Что же касается нашего видения ситуации, то оно постепенно переходит в видение, оказывается введением, прелюдией к тому, что называется вторым планом; там очертания не столь ясны и отчетливы, там размыта грань между светом и тьмой, там возбухают и лопаются пузыри земли, зловещее подсознание выползает из подполья, там воздух сперт, уворован и дыхание затруднено; там идиллия первого пленительного плана теряет свою целостность, уступая место мистической правде факта.

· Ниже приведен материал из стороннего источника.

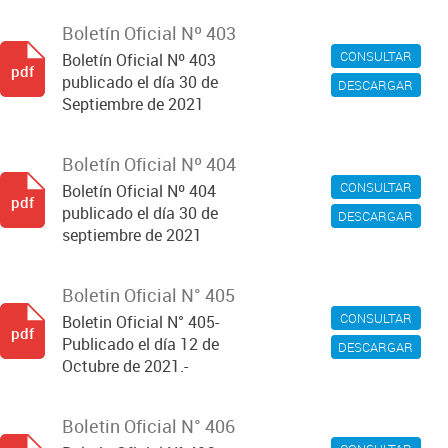
Boletín Oficial Nº 403
CONSULTAR
Boletín Oficial Nº 403
pdf
publicado el día 30 de
DESCARGAR
Septiembre de 2021
Boletín Oficial Nº 404
CONSULTAR
Boletín Oficial Nº 404
pdf
publicado el día 30 de
DESCARGAR
septiembre de 2021
Boletin Oficial N° 405
CONSULTAR
Boletin Oficial N° 405-
pdf
Publicado el día 12 de
DESCARGAR
Octubre de 2021.-
Boletin Oficial N° 406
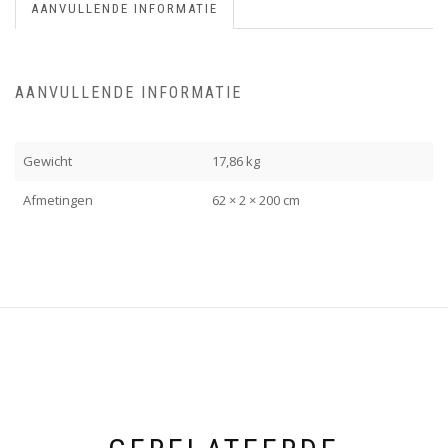
AANVULLENDE INFORMATIE
AANVULLENDE INFORMATIE
Gewicht
17,86 kg
Afmetingen
62 × 2 × 200 cm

Две четверки — прилетевшая и встретившая — по-прежнему тешатся роскошью кошерного общения, но возникает — вначале неявно и шепотом, затем все тревожней — неистовый и упрямый мотив разлада.

Вначале высвечивается чертова чересполосица чинных супругов Ромы и Риммы, казалось, близких не только как муж и жена, но и как Ромул и Рем: однажды, попав к ним домой, гости застают их утопающую в роскоши квартиру в ужасном состоянии. Бычки разбрелись по всем комнатам и даже вдавлены в стены, везде и всюду батареи пустых бутылок — от дорогих, лоснящихся от самодовольства коньяков до паленых водок; видок же самих хозяев вызывает вероятное сомнение в их адекватности происходящему. Рома, молчун и эстет, всегда одевавший костюмы от Версаче, облачен в рваные шорты и футболку, изменившую свой цвет от смеси соуса, горчицы и пролитого пива; что же касается Риммы, то она занимается тем, что периодически швыряет об пол полые бутылки и поносит Рому на чем свет стоит, хотя сама стоит на ногах с трудом.

Однако причина столь экстравагантного запоя выясняется позже-пока же выясняется, что запои происходят примерно раз в два-три месяца и длятся с неделю, а то и больше.

Богатые люди, швырявшие деньги в дорогих ресторанах, делающие дорогие подарки приехавшей четверке, Рома и Римма могли бы, наверное, потратить деньги на то, чтобы избавиться от алкогольной зависимости.

Могли бы.

Но они не хотят: для них сие — единственно верный способ заглушить боль от случившейся несколько лет назад трагедии: их единственный сын, которому не исполнилось и восемнадцати лет, погиб в автокатастрофе.

Второй план поворачивается к нам неожиданной стороной, и субтильная Веточка, этот божий одуванчик, готовый взлететь от ласкового порыва ветерка, на поверку оказывается женщиной с железной хваткой. И там, где профессиональная деятельность гостей пересекается с ее интересами, блюдет свои интересы с цепкостью цербера, проявляя завидные для ее возраста прыть и расчет.